EXERCISE:
Pick out and copy every line of the material below that contains the word "Biofuel". Treat capital and small letters as different.

PROVIDED RECORDS:
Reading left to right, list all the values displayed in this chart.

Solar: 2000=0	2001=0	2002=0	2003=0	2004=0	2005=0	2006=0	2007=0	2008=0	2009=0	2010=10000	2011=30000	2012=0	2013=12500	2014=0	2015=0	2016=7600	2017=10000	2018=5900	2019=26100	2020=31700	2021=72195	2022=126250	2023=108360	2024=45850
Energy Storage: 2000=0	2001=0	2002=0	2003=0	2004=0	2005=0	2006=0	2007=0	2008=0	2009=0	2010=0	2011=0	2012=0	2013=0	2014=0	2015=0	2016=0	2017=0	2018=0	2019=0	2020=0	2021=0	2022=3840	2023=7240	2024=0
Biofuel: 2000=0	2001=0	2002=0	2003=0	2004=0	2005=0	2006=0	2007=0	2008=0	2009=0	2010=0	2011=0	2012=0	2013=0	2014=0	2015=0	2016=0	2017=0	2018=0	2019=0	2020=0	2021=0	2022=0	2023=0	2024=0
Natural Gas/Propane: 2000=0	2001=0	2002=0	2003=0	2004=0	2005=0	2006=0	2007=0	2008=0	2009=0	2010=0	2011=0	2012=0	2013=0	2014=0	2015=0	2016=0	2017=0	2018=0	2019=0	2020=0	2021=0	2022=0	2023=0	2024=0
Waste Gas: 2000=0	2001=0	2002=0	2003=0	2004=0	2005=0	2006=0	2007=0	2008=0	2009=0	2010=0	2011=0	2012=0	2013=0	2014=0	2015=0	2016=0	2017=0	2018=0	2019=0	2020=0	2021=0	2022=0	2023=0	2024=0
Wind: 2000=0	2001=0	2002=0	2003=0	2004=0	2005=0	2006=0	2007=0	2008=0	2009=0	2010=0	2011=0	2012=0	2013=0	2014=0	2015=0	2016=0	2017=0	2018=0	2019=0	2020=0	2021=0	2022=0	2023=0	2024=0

ANSWER SECTION:
Biofuel: 2000=0	2001=0	2002=0	2003=0	2004=0	2005=0	2006=0	2007=0	2008=0	2009=0	2010=0	2011=0	2012=0	2013=0	2014=0	2015=0	2016=0	2017=0	2018=0	2019=0	2020=0	2021=0	2022=0	2023=0	2024=0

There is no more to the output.